**Goal**
Reproduce word for word the stretch of the April status update below from "When last we" through "of plump deer.".

**Article**
April Technical Status Update

It’s April! There is a Technical Status Update. You know the drill.

When last we left the programming team, I think I mentioned that Chris Whitman was working on Animals. Well, we now have Animals. The Common Aurochs wanders the fields and streams alongside its more robust wooly cousin and the occasional family of plump deer.

Shadow Aurochs brood mooily in darker portions of the landscape.

Aurochs and deer travel about in herds, and will look for food. A large part of their behaviour comes from ‘not wanting to move to new areas where there are things that they don’t like, namely humans’; by default, wild aurochs and deer will attempt to avoid humans and civilization. Since animals do ‘Animal Jobs’, or as Mr. Whitman put it, ‘Animal… Jobs?’, we extended this system to provide a preference for, or against, things that your in-game population may like or may not like. For instance, it is possible that a work crew’s overseer does not like aurochs all that much, and therefore will look less favourably on jobs that will put him near the smelly things.

Characters also got the start of rudimentary steering functions. Here we see forty characters aimlessly wandering around without tasks:

Here is a scene consisting of one hundred and fifty characters, moving from place to place, at about twenty frames per second:

I’ve turned on character steering debugging mode, which shows velocities (cyan), paths (green), and collision spheres (green, or red if colliding). Characters forward project their velocities using swept spheres to try and evaluate if there is a collision; if so, they will attempt to move away from things. They also try to maintain good separation from each other in general, similar to standard flocking algorithms. Right now things still need tuning, but characters in general make a pretty good attempt at steering around each other when they are about to collide. I expect I will end up spending more time on it as the game progresses.

It is worth noting that the 150 characters are all fully simulated, and will do things like feed themselves, perform tasks such as tree chopping and building creation, and generally bumble about from place to place. We are far from done optimizing – in particular, character skinning still occurs on the CPU – but this makes me feel pretty good about the game’s eventual performance.

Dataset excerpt
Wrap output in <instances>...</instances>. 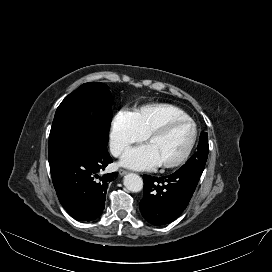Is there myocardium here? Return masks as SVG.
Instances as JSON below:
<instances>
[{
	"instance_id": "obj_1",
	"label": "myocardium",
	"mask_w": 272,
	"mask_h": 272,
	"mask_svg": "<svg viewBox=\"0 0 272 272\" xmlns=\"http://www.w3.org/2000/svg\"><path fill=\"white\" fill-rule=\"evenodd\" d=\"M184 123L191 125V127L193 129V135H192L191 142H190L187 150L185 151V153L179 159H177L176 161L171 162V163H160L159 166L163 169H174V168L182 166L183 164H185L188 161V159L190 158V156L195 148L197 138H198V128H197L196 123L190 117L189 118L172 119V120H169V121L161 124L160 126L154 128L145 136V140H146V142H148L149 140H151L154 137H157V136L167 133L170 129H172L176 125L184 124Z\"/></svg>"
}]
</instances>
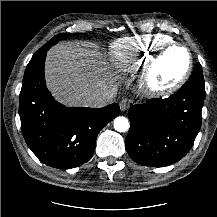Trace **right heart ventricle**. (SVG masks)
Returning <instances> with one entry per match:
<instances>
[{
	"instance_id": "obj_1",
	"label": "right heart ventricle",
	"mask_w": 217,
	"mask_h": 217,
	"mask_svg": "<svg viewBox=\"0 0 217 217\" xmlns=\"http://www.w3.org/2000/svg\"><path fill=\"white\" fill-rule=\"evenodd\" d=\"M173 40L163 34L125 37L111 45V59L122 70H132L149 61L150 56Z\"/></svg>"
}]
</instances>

* * *

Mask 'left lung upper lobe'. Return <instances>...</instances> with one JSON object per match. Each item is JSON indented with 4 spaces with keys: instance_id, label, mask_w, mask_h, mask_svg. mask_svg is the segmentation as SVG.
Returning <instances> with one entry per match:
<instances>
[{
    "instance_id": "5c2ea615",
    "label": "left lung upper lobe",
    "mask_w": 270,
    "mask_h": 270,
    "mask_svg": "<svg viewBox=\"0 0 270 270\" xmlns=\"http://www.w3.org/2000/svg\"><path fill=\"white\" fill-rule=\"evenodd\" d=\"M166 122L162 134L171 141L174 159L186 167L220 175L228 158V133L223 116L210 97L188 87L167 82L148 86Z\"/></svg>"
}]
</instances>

**Result of this exercise**
When last we left the programming team, I think I mentioned that Chris Whitman was working on Animals. Well, we now have Animals. The Common Aurochs wanders the fields and streams alongside its more robust wooly cousin and the occasional family of plump deer.